Eu tinha um conceito inicial, quando eu quis começar a escrever canções em português comprei um caderno e chamei-lhe «Canções Para Carros». Então era o meu disco imaginário em que eu fazia canções sobre carros, porque não queria estar a escrever coisas como “eu gosto de ti” numa canção, não queria estar a fazer uma coisa super pessoal e estar a usar todas as coisas que eu considerava foleiras em muitas canções. Porque eu cresci numa geração que tinha muito preconceito em relação à música em português. Então começou com esse lado de falar sobre carros em que eu podia dizer o que me apetecesse e não era uma coisa absolutamente pessoal. Depois começaram a surgir canções, obviamente que se foram distanciando rapidamente dessa ideia inicial, que era só um mero exercício, e depois comecei a ter muitas canções que estavam desconjuntadas umas com as outras, o outro disco de Walter Benjamim aquilo passa sempre pelo mesmo registo de canção, e neste aqui não, eu queria explorar o máximo possível. E acho que, ao ser tão desorganizado e tão incoerente, para mim aquilo foi quase como uma emissão de rádio, que passa por várias bandas e sons diferentes e os andamentos vão mudando. Eu moro no Alentejo e muito do disco foi feito, foi pensado no carro, eu ouvia muito no carro as canções e tirava ideia durante as viagens, e portanto achei interessante poder contar várias histórias durante uma viagem. E surgiu assim o nome Auto Rádio. O conceito surge naturalmente e não foi uma imposição para a escrita das canções.
Depois de alguns anos em Londres, este disco também é um pouco sobre regressar a casa?
Sim, de certa forma. De regresso a casa e de chegada a casa, em termos da língua, sinto que é o primeiro disco que estou a fazer, de certa forma. Porque é uma coisa nova que se abriu à minha frente e agora só quero fazer discos em português, não quero fazer discos em inglês. Sinto que é o início efectivo.. tudo o que fiz até agora era quase como uma experiência para o que estou a fazer neste momento, é uma sensação um bocado estranha. Aliás, este disco Auto Rádio é uma experiência, todas as canções são uma experiência, eu quis saber o que é que eu conseguiria fazer, tanto a nível da escrita das canções como também a nível sónico. O disco tem muitas músicas com imensas camadas e bastante tempo a experimentar coisas no estúdio, portanto não é só a questão da língua, é também de esticar ao máximo a corda daquilo que eu poderia fazer nesta fase.
Sim, o disco tem um espectro bastante alargado de sonoridades. Mas se calhar num próximo disco vais mais atrás de um género, que tenhas começado neste álbum?
Poderá ser. Ainda há muitas coisas que eu quero fazer e experimentar, não quero fechar-me muito num registo só, não quero ser um cantautor.

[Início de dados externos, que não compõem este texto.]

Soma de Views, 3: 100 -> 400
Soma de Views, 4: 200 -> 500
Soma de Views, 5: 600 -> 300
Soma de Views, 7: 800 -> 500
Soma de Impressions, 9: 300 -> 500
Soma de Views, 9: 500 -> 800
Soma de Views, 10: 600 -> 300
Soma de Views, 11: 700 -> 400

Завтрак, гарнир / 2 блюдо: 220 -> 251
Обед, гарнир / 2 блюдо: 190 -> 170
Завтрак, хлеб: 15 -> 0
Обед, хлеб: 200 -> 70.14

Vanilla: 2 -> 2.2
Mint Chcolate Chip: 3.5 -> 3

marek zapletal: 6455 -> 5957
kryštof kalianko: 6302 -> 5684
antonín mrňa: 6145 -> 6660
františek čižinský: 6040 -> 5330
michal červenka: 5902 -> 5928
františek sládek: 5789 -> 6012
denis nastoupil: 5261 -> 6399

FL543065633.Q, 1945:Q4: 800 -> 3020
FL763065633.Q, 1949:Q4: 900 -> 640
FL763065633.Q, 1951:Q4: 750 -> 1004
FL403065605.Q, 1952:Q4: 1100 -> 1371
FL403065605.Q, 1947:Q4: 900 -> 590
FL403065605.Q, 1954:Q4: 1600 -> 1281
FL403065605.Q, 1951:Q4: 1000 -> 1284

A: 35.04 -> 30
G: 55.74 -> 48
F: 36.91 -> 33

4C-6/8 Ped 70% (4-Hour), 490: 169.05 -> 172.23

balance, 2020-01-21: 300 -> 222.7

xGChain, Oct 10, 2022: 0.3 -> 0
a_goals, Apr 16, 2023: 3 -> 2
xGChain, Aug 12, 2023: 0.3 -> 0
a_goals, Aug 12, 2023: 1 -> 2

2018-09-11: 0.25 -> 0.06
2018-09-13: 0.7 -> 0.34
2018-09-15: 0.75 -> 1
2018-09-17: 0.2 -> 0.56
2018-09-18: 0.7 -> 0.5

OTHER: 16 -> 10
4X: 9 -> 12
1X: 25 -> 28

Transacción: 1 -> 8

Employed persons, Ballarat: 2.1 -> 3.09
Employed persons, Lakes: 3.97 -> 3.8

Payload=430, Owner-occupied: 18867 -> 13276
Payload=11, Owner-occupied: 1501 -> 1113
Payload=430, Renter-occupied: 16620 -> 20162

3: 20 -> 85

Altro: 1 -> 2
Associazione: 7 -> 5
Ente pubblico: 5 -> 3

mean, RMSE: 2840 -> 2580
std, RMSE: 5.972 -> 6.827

Ao vivo, vais ter um concerto na ZDB, dia 26, que vai ser a apresentação oficial. Vai ser com o mesmo formato que usaste na volta a Portugal?
Basicamente vai ser baixo, bateria, muitas teclas, guitarras e vozes. Vamos ter, em princípio, a Selma Uamusse e vamos ter o AP Braga que vai fazer a primeira parte do concerto e vai cantar connosco, tal como canta no disco. E vai ser uma festa, estamos a preparar uma coisa mais exótica. Nós nunca tocámos com banda completa nesses concertos e na ZDB vai ter uma dinâmica completamente diferente.
E as canções vão agora muito diferentes do que foram gravadas?
Vão ser versões. Eu não gosto de tocar, e não existe um orçamento, para poder tocar as canções como estão no disco, porque eu sou um bocado exaustivo no trabalho de estúdio e depois é complicado montar a coisa como existe em disco. Mas também não tenho esse interesse de reproduzir o que está no disco exactamente, tenho interesse em fazer uma versão boa daquela canção para aquele determinado momento.